═════ Extract provided ═════

|Photo by Paddy Ryan (Ryan Photographic)|
hyacinth macaw (en); arara-azul-grande (pt); ara hyacinthe (fr); guacamayo azul (es); hyazinth-ara (de)
This species occurs in three separate areas of Brazil. In the east of the Amazon basin, in the centre of the country in Maranhão, Piauí, Bahia, Tocantins, Goiás and Mato Grosso, and in the south-west along the border with Bolivia and Paraguay.
The hyacinth macaw is the largest parrot in the world, with a length of 100 cm and a wingspan of 120-140 cm. They weigh 1,5-2 kg.
They are mostly found in lightly forested areas, including várzea and savanna adjacent to tropical forest, in campo cerrado, caatinga, palm-stands and palm-savannas.
These birds use their strong hard beaks to feed on hard fruits and seeds of palm tree and other plants. These include a few regionally endemic palm species like Scheelea phalerata and Acrocomia aculeata, and also coconuts, Brazil nuts, Macadamia nuts and pine nuts. They also eat soft fruits and other vegetable matter.
Hyacinth macaws breed in July-December, nesting in large tree cavities or in cliffs. The female lays 1-2 eggs, which she incubates for 30 days while being fed by the male. Typically, only one chick fledges, after staying in the nest for 3,5 months. The chick will remain with the parents for up to 18 month, and becomes sexually mature at 3 years old.
IUCN status - VU (Vulnerable)
This species has suffered a rapid population decline over the last three generations. There are now only 4.300 individuals in the wild. The decline was mostly caused by large scale illegal trade, habitat loss due to agricultural intensification, and hunting.

═════ Listed entries ═════

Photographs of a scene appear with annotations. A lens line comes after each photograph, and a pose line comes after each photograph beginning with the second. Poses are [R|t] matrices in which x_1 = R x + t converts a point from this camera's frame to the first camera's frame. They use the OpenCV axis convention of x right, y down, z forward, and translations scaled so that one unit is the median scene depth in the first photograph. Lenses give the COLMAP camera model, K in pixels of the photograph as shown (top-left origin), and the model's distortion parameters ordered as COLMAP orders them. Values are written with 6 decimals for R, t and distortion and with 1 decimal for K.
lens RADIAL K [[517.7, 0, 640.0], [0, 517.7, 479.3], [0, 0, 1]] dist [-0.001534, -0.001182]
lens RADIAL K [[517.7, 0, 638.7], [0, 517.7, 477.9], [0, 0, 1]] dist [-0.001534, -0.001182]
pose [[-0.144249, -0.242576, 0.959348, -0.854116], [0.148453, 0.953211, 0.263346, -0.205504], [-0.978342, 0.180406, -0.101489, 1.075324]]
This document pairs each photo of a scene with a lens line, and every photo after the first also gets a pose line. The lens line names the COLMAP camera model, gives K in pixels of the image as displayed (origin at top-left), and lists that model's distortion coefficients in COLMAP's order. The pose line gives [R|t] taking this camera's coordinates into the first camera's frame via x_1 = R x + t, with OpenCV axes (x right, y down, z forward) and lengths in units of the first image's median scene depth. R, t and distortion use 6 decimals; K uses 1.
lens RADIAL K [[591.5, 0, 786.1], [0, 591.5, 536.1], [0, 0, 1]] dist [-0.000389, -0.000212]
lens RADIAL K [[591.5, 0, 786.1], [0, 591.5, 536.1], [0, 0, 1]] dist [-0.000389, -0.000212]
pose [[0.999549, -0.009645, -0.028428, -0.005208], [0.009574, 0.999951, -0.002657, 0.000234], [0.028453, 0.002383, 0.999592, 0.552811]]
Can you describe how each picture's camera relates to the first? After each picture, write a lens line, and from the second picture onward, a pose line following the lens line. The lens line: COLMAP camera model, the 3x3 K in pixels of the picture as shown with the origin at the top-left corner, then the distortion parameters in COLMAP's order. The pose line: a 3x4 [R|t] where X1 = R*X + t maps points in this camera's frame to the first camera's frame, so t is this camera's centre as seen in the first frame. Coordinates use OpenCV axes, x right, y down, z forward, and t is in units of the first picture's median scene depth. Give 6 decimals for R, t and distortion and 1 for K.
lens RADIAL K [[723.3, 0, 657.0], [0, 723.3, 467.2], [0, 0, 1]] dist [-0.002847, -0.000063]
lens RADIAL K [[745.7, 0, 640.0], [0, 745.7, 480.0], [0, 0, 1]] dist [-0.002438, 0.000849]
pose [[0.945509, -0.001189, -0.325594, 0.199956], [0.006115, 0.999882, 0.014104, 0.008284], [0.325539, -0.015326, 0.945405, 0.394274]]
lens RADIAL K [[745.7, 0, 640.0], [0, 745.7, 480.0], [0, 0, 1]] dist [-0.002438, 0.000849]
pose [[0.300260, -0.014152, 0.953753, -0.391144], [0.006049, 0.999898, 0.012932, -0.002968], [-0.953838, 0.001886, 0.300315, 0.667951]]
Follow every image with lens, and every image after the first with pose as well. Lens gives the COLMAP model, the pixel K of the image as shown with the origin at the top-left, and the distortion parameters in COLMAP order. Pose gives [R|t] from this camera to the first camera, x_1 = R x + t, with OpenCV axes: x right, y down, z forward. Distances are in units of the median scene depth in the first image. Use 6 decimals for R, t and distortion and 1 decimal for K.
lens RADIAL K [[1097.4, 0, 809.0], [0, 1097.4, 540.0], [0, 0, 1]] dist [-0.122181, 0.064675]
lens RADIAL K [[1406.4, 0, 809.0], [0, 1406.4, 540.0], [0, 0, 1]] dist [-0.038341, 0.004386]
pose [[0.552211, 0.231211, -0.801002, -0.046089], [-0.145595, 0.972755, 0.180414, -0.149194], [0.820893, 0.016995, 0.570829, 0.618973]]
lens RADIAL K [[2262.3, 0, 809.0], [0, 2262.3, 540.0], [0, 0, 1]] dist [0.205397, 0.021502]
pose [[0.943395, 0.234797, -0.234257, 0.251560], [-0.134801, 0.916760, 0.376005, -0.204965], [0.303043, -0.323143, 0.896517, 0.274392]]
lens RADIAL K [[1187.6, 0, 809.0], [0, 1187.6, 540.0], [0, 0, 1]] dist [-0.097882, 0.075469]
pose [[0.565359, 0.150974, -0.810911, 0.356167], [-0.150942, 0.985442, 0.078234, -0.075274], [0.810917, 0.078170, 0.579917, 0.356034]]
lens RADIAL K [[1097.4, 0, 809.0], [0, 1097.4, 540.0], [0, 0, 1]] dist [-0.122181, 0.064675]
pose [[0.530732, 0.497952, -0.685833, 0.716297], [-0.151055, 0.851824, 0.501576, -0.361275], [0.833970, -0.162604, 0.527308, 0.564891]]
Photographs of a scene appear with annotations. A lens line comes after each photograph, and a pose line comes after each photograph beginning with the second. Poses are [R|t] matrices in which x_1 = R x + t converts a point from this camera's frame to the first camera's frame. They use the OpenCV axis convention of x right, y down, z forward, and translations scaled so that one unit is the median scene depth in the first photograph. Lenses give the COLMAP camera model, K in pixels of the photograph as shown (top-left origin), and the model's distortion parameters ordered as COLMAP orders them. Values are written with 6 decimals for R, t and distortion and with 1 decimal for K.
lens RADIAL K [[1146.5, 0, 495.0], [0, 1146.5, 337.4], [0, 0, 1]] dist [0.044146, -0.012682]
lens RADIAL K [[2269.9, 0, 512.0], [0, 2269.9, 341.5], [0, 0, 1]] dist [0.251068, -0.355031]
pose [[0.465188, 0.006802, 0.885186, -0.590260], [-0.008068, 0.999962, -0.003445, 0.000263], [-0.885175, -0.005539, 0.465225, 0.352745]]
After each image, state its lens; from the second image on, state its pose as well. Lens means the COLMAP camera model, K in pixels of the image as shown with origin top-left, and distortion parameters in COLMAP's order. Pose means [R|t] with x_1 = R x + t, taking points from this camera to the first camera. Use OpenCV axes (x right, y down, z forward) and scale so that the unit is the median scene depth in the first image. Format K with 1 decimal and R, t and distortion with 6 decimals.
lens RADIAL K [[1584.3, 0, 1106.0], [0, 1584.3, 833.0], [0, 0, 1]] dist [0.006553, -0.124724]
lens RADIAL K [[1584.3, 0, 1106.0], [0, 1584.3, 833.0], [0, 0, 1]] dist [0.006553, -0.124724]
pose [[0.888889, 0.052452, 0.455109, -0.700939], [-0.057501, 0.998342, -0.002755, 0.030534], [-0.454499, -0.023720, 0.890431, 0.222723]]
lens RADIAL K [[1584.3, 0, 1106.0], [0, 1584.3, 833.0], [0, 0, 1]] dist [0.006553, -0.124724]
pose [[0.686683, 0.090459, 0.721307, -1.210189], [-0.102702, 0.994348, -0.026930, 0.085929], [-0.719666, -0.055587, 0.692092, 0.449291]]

═════

What to do –
(1) Do these statements agree with the hyacinth macaw text? Answer yes or no for each, quoting the words of the text that decide it.
(a) The female incubates the eggs for 30 days.
(b) The species occurs in four separate areas of Brazil.
(c) Hunting is one of the causes of the population decline.
(2) Rewrite the hyacinth macaw text starting with "These birds use" and going on through "3 years old.", renaming "chick" to "nestling".
(3) List every place the hyacinth macaw text names in the center of Brazil as part of the species' range.

Your responses –
(1)
(a) Yes: "which she incubates for 30 days while being fed by the male"
(b) No: "This species occurs in three separate areas of Brazil."
(c) Yes: "The decline was mostly caused by large scale illegal trade, habitat loss due to agricultural intensification, and hunting."

(2)
These birds use their strong hard beaks to feed on hard fruits and seeds of palm tree and other plants. These include a few regionally endemic palm species like Scheelea phalerata and Acrocomia aculeata, and also coconuts, Brazil nuts, Macadamia nuts and pine nuts. They also eat soft fruits and other vegetable matter.
Hyacinth macaws breed in July-December, nesting in large tree cavities or in cliffs. The female lays 1-2 eggs, which she incubates for 30 days while being fed by the male. Typically, only one nestling fledges, after staying in the nest for 3,5 months. The nestling will remain with the parents for up to 18 month, and becomes sexually mature at 3 years old.

(3) Maranhão, Piauí, Bahia, Tocantins, Goiás, Mato Grosso